**Task to complete:** Filter out all lines without the word "name" from the data below, please, and copy the rest.

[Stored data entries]

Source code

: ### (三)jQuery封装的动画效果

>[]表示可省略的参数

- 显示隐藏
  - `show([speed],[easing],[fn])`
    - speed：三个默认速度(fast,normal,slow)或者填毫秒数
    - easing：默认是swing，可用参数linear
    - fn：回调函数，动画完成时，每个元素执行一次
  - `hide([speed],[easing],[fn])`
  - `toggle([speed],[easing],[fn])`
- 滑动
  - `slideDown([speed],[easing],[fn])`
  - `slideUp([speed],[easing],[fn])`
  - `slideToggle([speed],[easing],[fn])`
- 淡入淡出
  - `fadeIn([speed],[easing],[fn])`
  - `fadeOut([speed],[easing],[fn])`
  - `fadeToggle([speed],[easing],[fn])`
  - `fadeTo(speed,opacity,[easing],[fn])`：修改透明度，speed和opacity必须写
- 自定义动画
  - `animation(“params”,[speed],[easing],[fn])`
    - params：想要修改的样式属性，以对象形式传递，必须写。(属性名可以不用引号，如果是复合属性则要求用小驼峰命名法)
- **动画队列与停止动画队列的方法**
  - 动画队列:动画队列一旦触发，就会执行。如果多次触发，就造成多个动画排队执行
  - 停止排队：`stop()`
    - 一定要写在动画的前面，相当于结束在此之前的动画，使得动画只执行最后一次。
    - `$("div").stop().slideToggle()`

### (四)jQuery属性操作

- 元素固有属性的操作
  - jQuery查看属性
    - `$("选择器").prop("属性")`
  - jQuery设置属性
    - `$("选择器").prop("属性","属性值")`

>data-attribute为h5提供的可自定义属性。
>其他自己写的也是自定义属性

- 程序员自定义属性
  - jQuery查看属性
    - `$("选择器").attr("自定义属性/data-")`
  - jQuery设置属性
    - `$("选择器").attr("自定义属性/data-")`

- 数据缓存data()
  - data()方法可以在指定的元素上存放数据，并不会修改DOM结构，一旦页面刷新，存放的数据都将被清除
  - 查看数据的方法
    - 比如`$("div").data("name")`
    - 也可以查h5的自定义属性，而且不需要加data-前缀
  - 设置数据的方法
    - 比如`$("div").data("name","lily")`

**Your response:**
    - 比如`$("div").data("name")`
    - 比如`$("div").data("name","lily")`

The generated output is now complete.